When you visit a healthcare provider because of a medical problem, you will be looking for answers concerning your symptoms.
For your healthcare provider to offer you help, the expert will review the details provided to them, and if there is a need, they may gather additional information through testing.
Using those details, healthcare providers may recommend the best treatment option. Some treatment options may include medication.
But recently, drugs have become a one-size-fits-all approach. The pharmacogenomics field has changed how medications are taken and prescribed. Now more than ever, providers use pharmacogenomics for medical health treatments through treatment.
What Pharmacogenomics Is
It refers to the study of the way genes impact people’s response to medications or drugs. Pharmacogenomics, as a field, combines pharmacology to develop safe and effective medications. So it can be described depending on an individual’s genetic makeup.
Most drugs, which are available currently, are one-size-fits-all. However, they don’t work in a similar way for every individual. So it can be hard to predict who can benefit from the medications.
How It Works
Medications interact with the body in various ways, based on where drugs react in the body and how to take them. After taking drugs, your body will need to break them down and get to the intended place.
Your DNA (deoxyribonucleic acid) may affect different steps to influence how you respond to drugs. Great examples of those interactions are;
- Targeted drug development
- Drug breakdown
- Drug uptake
- Drug receptors
Conventional Medications
Most medications available in the market are targeted toward many people, regardless of the fact that every patient can respond to drugs differently.
Some people can’t experience sufficient response to standard dose because of the extensive metabolism of drugs. But other people are likely to experience serious drug reactions as clearance of drugs is lower than usual.
Uses of Pharmacogenomics
Regardless of the amazing potential in treatments depending on genetic information, this field is still in its infancy stage. Many medical practices and hospitals don’t yet use pharmacogenomics to offer treatment, giving room for growth.
The general focus of the field is limited to chronic conditions with specific approaches to medications. Not every medication has been researched and studied.
And those going research currently, genomic studies are more focused on the condition affecting a large group of individuals, especially those with high-risk situations, such as the use of opiates to treat pain.
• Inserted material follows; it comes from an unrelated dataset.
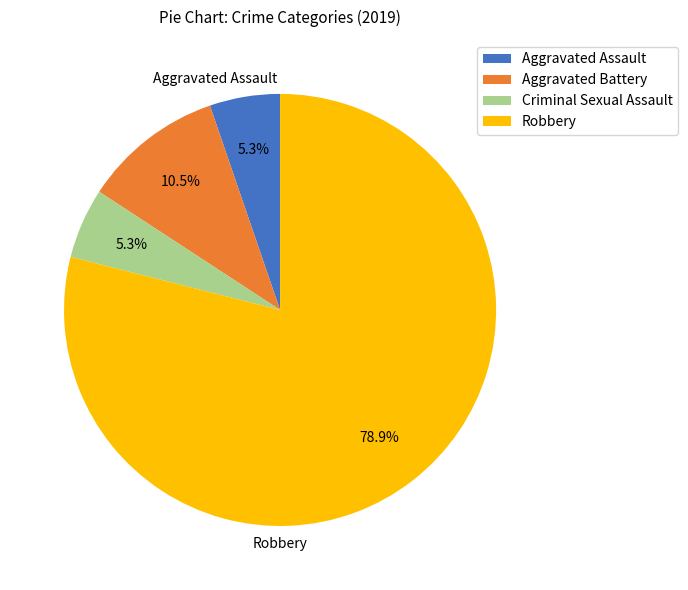

What is the largest slice in the pie chart?

Robbery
The Importance of Pharmacogenomics
With more than eight billion globally, it should come as no surprise that humanity is complex, especially with genetic information.
But unfortunately, the diversity may result in disparities in medical care, which might be hard to account for. Researchers in pharmacogenomics have made an effort to better understand this disparity. Although most lifestyle and cultural causes have been identified already, genetic variations offer a more effective explanation.
The Takeaway!
Pharmacogenomics has a great future ahead and made vital strides just recently. But it is still in the early phases. More clinical research is required to identify the links between treatment outcomes and genes and, at the same time, clarify the true meaning of this association.